Костя закрыл ей рот поцелуем. Лаврова не заметила, как упустила шанс узнать его. Костя не заметил, как снова простил ее.
Косте нравился этот художник, ей нет. Она листала страницы без особого интереса, когда «Играющие мальчики» вдруг зацепили ее сознание. Лаврова, перелистав страницы, вернулась к репродукции. Что имел в виду художник? Парадоксальную связь между игрой и реальностью? Занесенный камень в руке как угроза и символ власти, первая ступень неосознанной, еще по-детски наивной жестокости. Высвеченный контраст между другом-врагом, между прошлым и будущим и пугающе бездумная легкость этого превращения. Какая все же тонкая, едва заметная грань, переход за которую не оставляет надежды на прежнюю жизнь.
— Что думаешь? — услышала она голос Кости.
— Неплохая иллюстрация к опытам над поведением человека, — отшутилась Лаврова.
— Хочешь посмотреть на экспериментатора? — Костя перевернул страницы, его палец на мгновение коснулся огромного, неподвижного глаза в центре купола.
— Что это?
— Неканонические Овручские фрески. Теперь вообрази этот глаз в реальном масштабе, а потом представь во вселенском.
На фоне привычного Костного голоса «всевидящее, химерическое» око вибрировало расходящимися концентрическими волнами, многократно дублируя радужку и склеру, в центре которой покоился неподвижный зрачок-глаз. Странный, будто танцующий Каин с огромным цветком парил в небесных волнах химерического ока. И словно уже лишенный высшего интереса Авель недвижно и мертво лежал в весенней траве.
— Не будет возмездия, — откликнулась Лаврова. — Все как всегда.
— Почему ты так решила?
— Он не «взирает на злобу и жертвы людей». Его глазное яблоко заведено кверху, — ноготь Лавровой перечеркнул химерическое око снизу вверх. — Видишь? Ему по барабану.
— Тогда зачем ему понадобилось начинать эксперимент, столкнув братьев лбами?

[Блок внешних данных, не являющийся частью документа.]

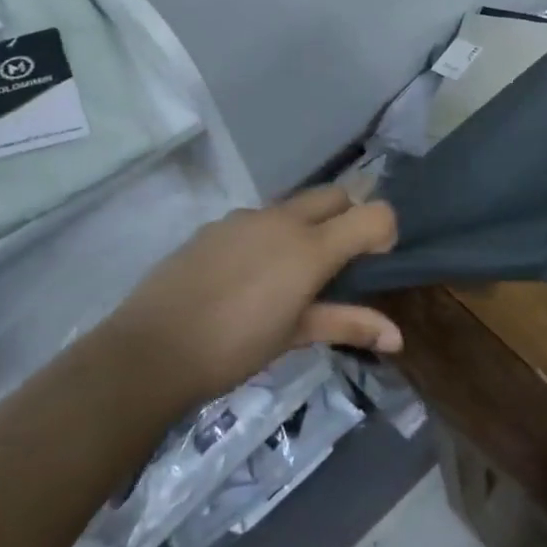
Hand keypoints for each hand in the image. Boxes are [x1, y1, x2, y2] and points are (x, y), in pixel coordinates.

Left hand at [94, 186, 399, 405]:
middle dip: (349, 218)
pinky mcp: (215, 226)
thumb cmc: (234, 348)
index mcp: (311, 247)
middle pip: (337, 195)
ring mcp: (245, 218)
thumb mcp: (296, 336)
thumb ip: (350, 325)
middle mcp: (283, 220)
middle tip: (337, 263)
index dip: (385, 232)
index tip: (373, 263)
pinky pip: (258, 219)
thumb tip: (398, 338)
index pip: (374, 214)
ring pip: (295, 205)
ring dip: (309, 226)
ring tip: (289, 274)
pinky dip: (270, 235)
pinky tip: (248, 276)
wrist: (149, 351)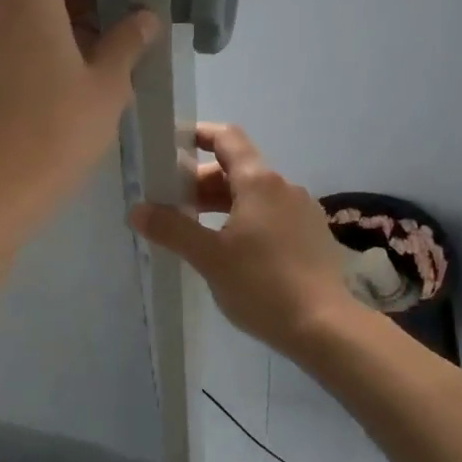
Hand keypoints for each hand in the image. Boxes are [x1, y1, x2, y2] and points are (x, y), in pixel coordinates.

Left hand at [0, 0, 158, 233]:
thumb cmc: (53, 132)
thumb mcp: (106, 87)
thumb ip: (128, 41)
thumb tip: (143, 17)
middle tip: (120, 16)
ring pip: (23, 3)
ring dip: (64, 14)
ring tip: (104, 54)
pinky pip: (10, 32)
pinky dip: (41, 37)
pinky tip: (72, 79)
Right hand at [128, 123, 358, 355]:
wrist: (324, 327)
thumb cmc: (262, 285)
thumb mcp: (209, 258)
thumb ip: (171, 229)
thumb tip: (137, 209)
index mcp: (259, 182)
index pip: (227, 138)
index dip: (198, 135)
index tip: (170, 148)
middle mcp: (284, 187)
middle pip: (237, 169)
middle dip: (202, 182)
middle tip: (172, 205)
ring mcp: (303, 211)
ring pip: (255, 195)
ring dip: (223, 204)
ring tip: (197, 230)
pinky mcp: (312, 236)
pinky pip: (272, 215)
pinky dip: (246, 220)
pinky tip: (233, 251)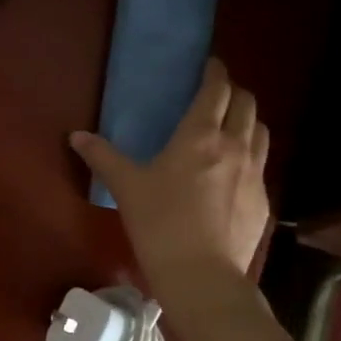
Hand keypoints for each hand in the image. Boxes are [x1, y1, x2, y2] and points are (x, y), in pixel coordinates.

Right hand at [70, 57, 270, 293]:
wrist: (202, 276)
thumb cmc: (160, 224)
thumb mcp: (126, 188)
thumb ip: (102, 157)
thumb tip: (76, 136)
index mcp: (200, 136)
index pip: (217, 89)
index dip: (215, 72)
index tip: (210, 65)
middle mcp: (235, 146)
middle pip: (246, 103)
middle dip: (234, 92)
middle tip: (216, 96)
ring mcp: (255, 173)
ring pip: (261, 131)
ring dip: (247, 120)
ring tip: (231, 127)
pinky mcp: (263, 200)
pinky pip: (262, 164)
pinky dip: (251, 154)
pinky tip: (234, 173)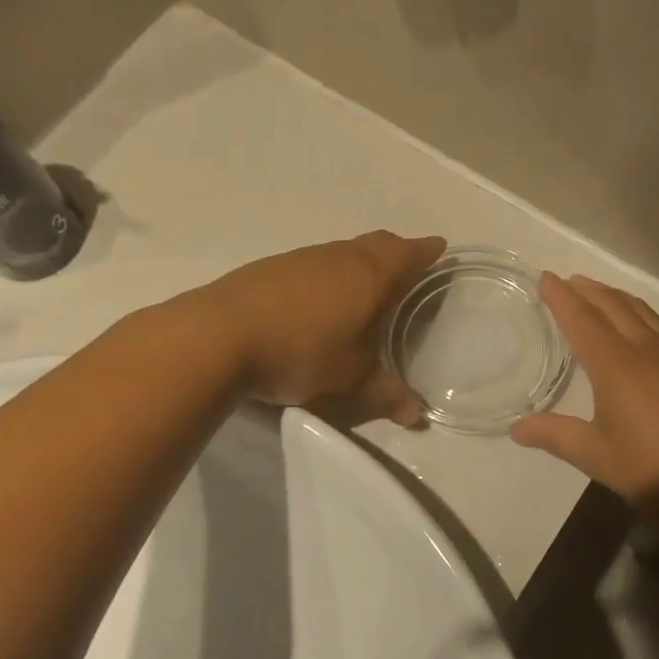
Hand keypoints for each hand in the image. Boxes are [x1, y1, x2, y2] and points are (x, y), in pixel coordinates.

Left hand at [202, 231, 445, 423]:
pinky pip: (314, 264)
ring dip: (360, 263)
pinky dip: (328, 275)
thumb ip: (385, 393)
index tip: (439, 249)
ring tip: (364, 289)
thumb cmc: (301, 352)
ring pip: (343, 252)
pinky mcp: (270, 268)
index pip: (408, 253)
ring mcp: (302, 259)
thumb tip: (415, 415)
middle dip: (397, 252)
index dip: (426, 251)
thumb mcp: (349, 380)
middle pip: (377, 243)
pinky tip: (317, 302)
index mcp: (369, 275)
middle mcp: (339, 257)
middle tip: (407, 269)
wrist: (218, 336)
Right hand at [510, 274, 658, 537]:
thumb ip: (558, 436)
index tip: (546, 278)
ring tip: (598, 292)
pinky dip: (638, 312)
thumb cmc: (658, 469)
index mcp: (617, 365)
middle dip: (588, 290)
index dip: (562, 298)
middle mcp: (646, 349)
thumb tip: (516, 428)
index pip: (582, 320)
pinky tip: (639, 326)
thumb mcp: (600, 458)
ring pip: (640, 311)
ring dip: (615, 296)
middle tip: (567, 280)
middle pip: (613, 306)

— На практике подгонял человеческую этику и мораль к своему ГОСТу, — резко сказала Лаврова.
— Грешница! — Костя легко куснул мочку ее уха.
— Боишься?
Лаврова обернулась к нему и жестко сверкнула глазами. Костя неожиданно отшатнулся и заморгал.
— Боишься, — удовлетворенно констатировала Лаврова и засмеялась.
Он растерянно провел ладонями по глазам, словно проверяя себя.
Лаврова приоткрыла глаза. В оранжевом круге света на краю дивана сидел Костя с замершим над бумагой карандашом. Он не мигая смотрел на Лаврову. Она сладко потянулась и, нагнувшись, неожиданно выхватила листок.
— Здорово! — восхитилась она, рассматривая рисунок. — Как две капли воды.
— Так себе.
Он вынул из ее рук набросок и разорвал пополам.
— Вот балбесина сумасшедшая! — воскликнула она в сердцах.
Ей было не по себе. Ее только что разодрали надвое.
— Зачем ты это сделал?
— Ты другая. Ты лучше.
Рисунок распался на клочки, покрыв белыми хлопьями простыни. На Лаврову с укором смотрел ее собственный глаз, выколотый безжалостными пальцами одержимого перфекциониста. Ее бесстыжий, алый от крови ночного светильника глаз.